Between songs I asked, through our guide, the question I'd been carrying: why do they come? Their friends have phones; the world's whole songbook is in their pockets. The answers were unsentimental. Because my grandfather knew this one. Because nobody else in the world can play it if we don't. Because it sounds like here.

We stayed two hours past the visit our itinerary had budgeted, and the evening ended the way good music evenings end everywhere — instruments passed around, my hopeless attempt at the rubab received with generous laughter, addresses exchanged, one more tea that was three more teas. Outside, the Passu Cones stood in the last light at the end of the lane, as if the landscape itself had been listening at the window.

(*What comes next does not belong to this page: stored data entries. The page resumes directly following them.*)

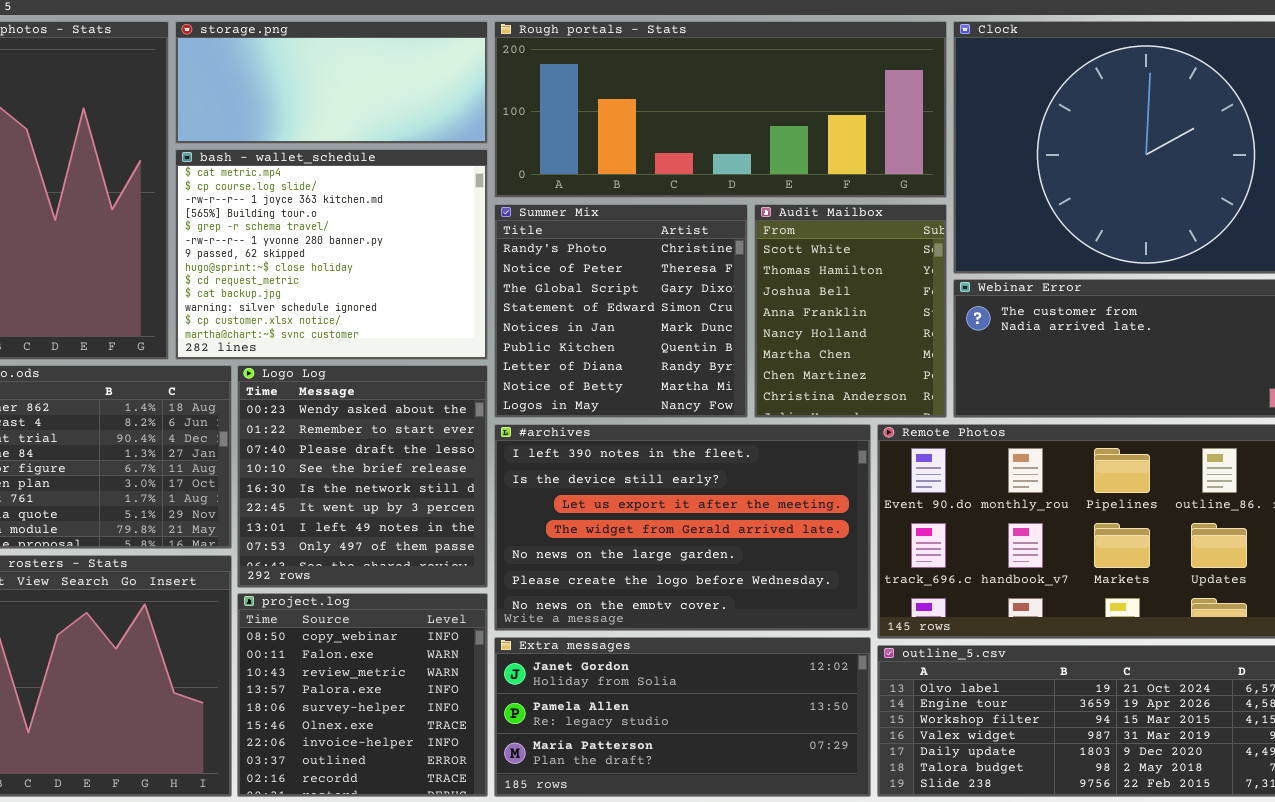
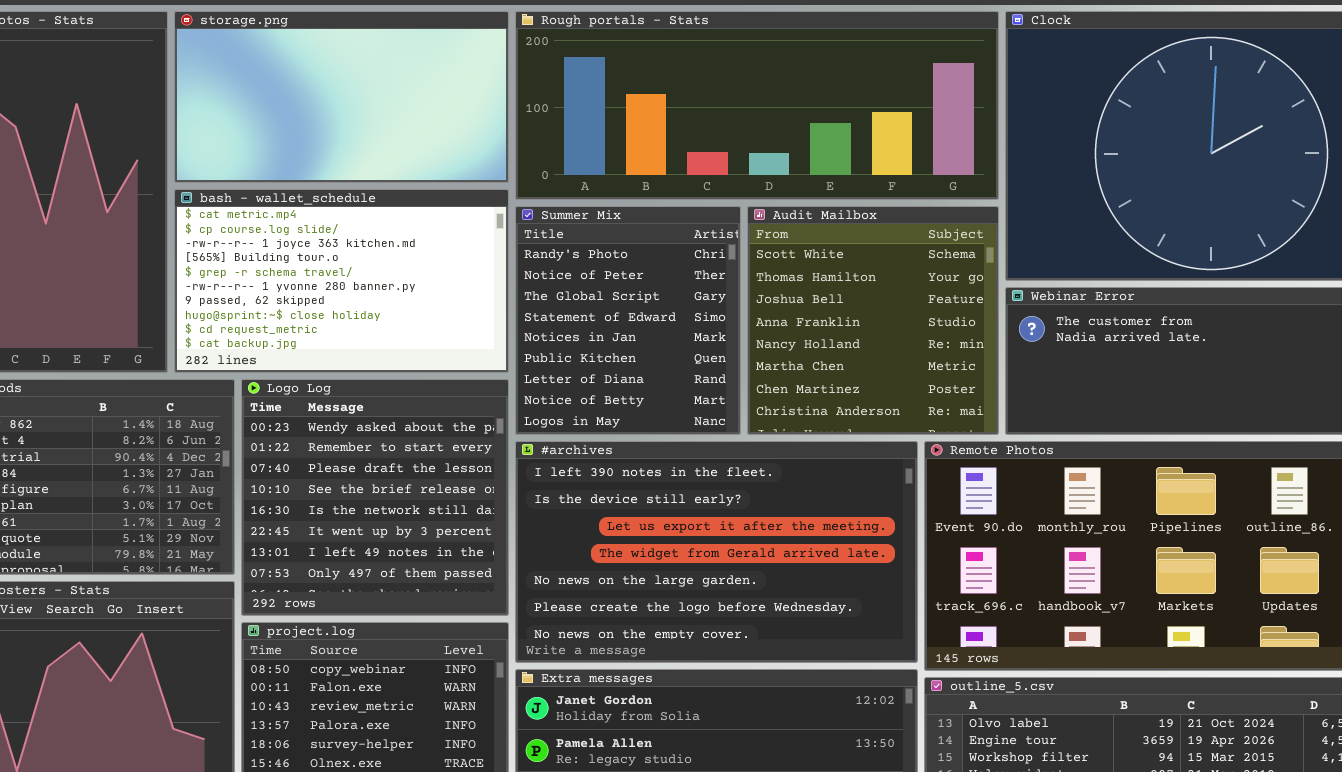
storage.png: [175,21,488,144] -> [174,11,509,183], resized
bash - wallet_schedule: [175,149,488,360] -> [174,189,509,373], resized
Summer Mix: [494,204,748,418] -> [515,206,741,435], resized
Audit Mailbox: [754,204,947,418] -> [747,206,999,435], resized

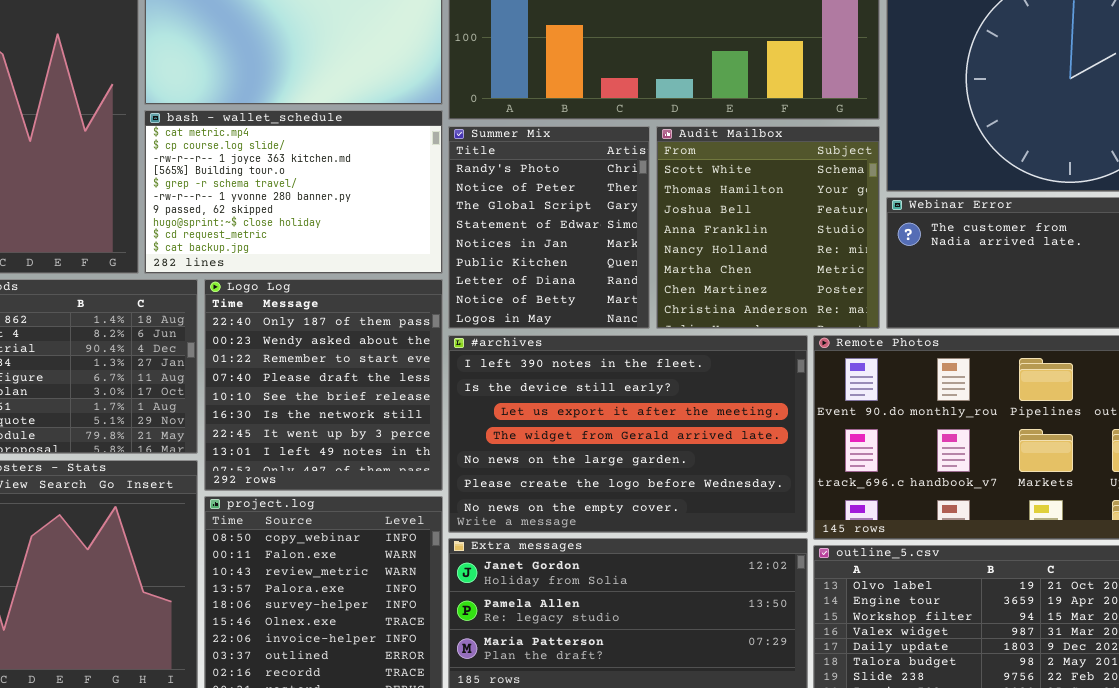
Logo Log: [241,379,509,616] -> [204,279,443,491], scrolled up 1 row

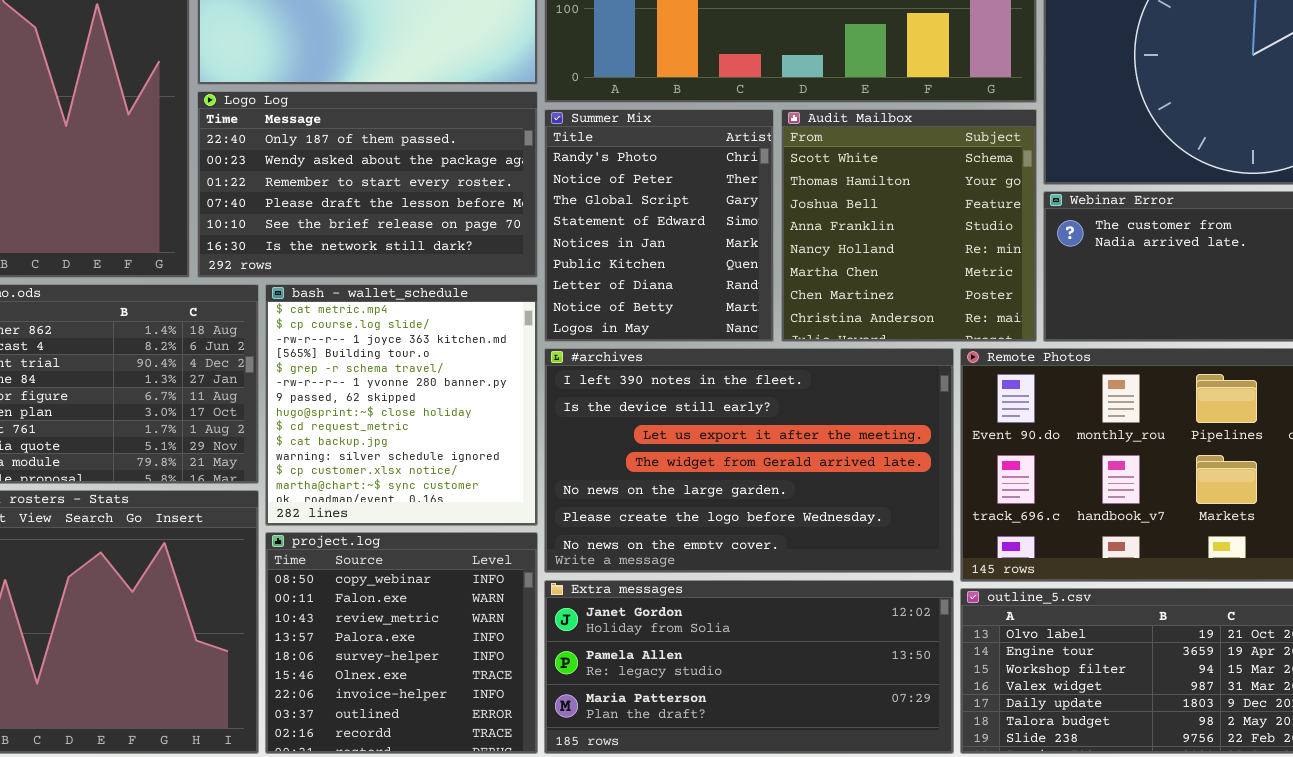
bash - wallet_schedule: [144,110,443,274] -> [265,284,538,526], moved, resized
Logo Log: [204,279,443,491] -> [197,91,538,278], moved, resized

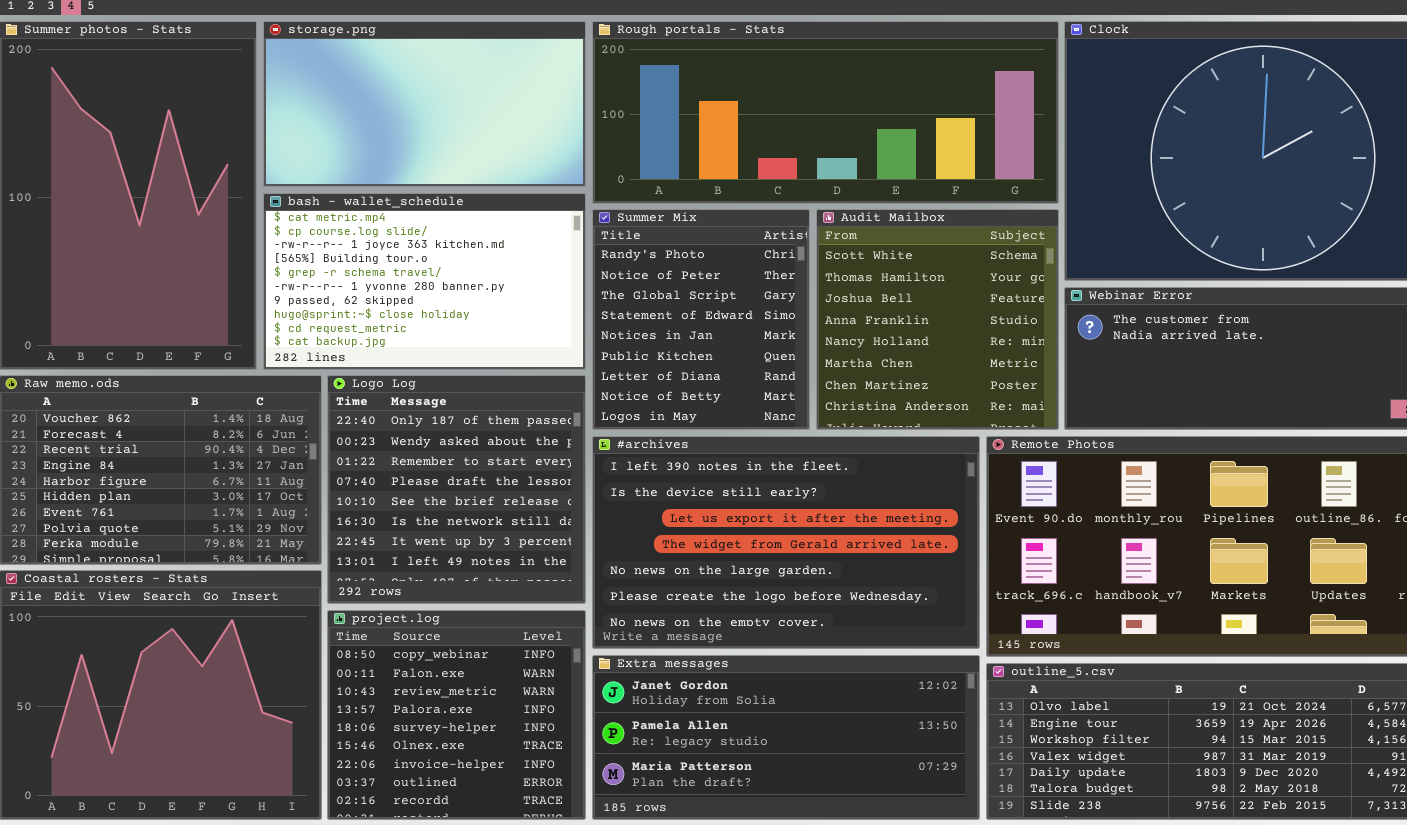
Logo Log: [197,91,538,278] -> [327,375,586,604], moved, resized
bash - wallet_schedule: [265,284,538,526] -> [263,193,586,370], moved, resized

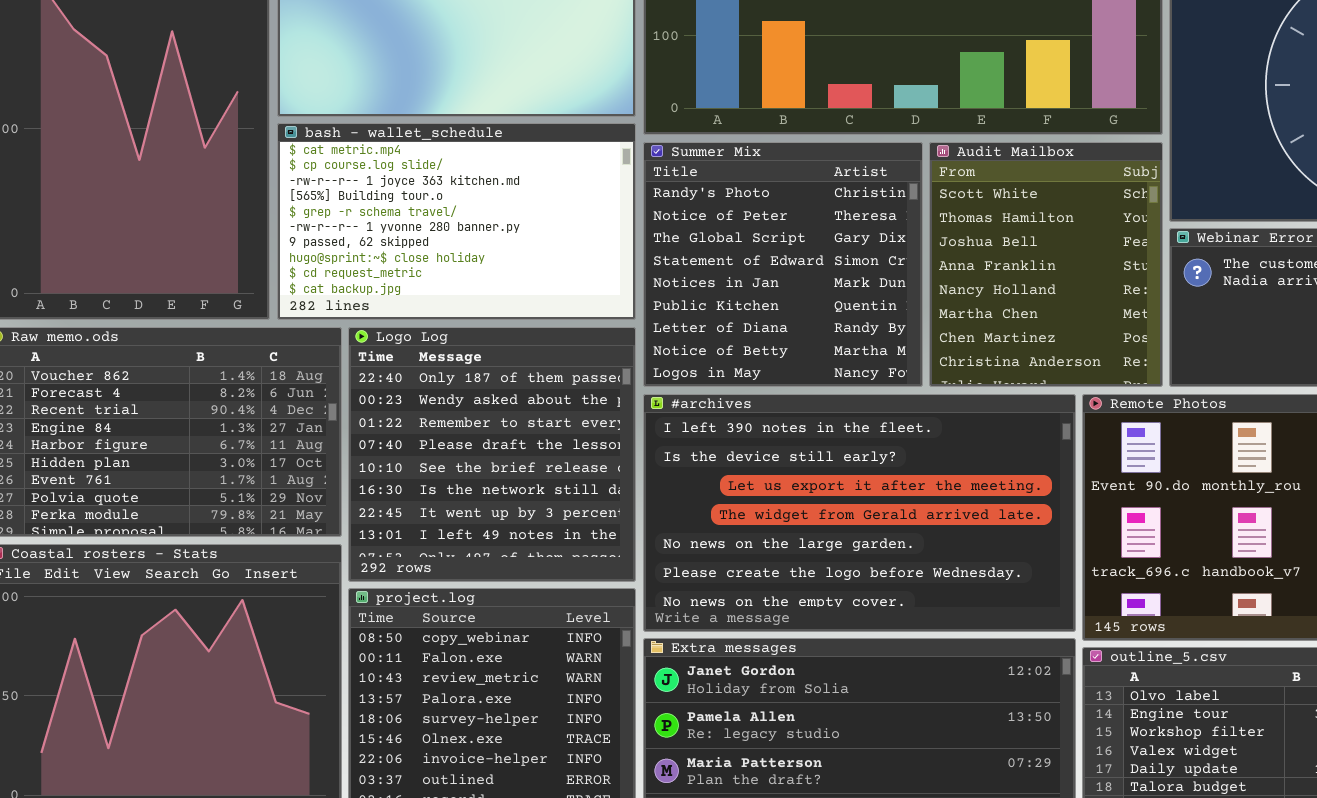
Summer Mix: [592,209,810,430] -> [643,142,923,387], resized
Audit Mailbox: [816,209,1059,430] -> [929,142,1163,387], resized

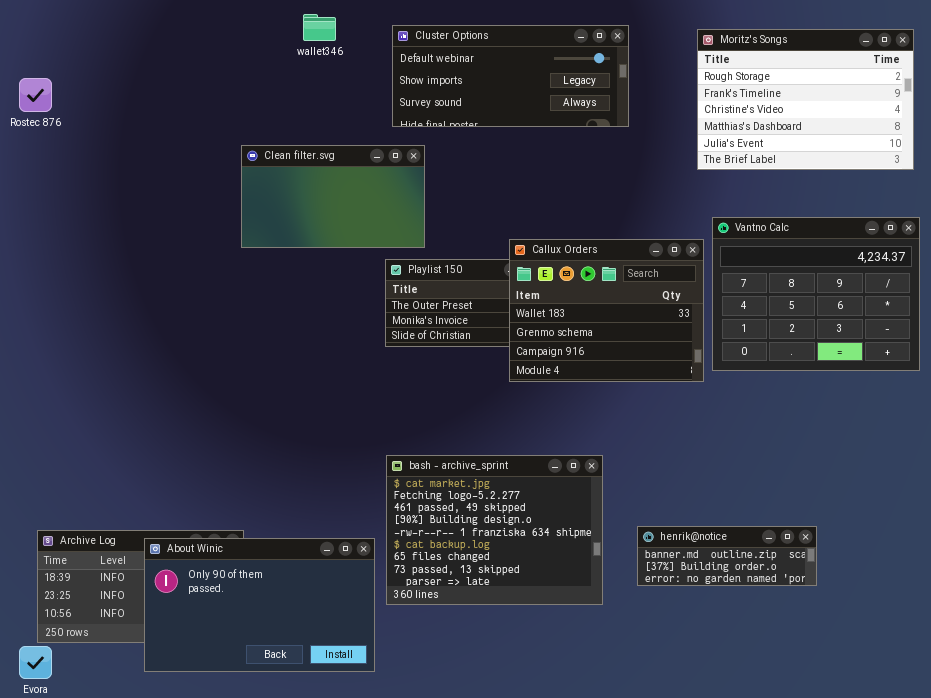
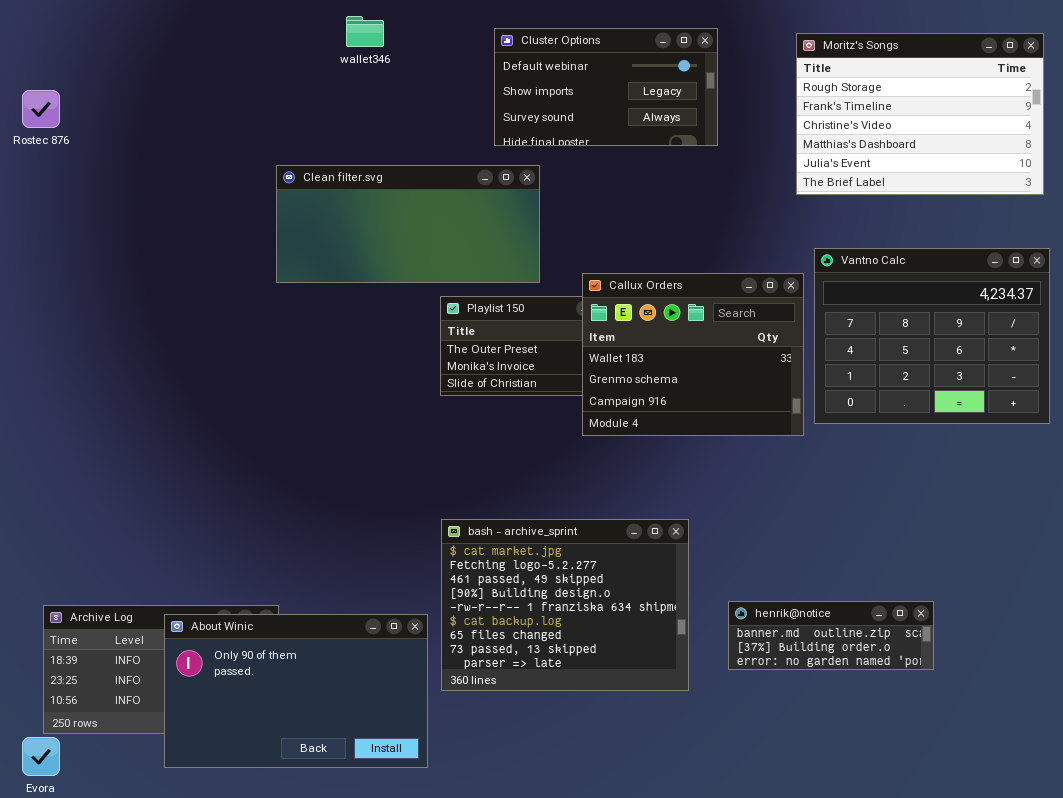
Cluster Options: [392,25,629,127] -> [494,28,718,146], resized
Clean filter.svg: [241,145,425,248] -> [276,165,540,283], resized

Walking back, our guide said something I have repeated to every musician I know. Tourists come for the mountains, he said, but the mountains don't need anything from us. The songs do. If you find yourself in Gojal of an evening, ask for Bulbulik. Bring ears, leave a donation, and let a teenager show you what six hundred years sounds like when it decides to keep going.

Because nobody else in the world can play it if we don't. Because it sounds like here.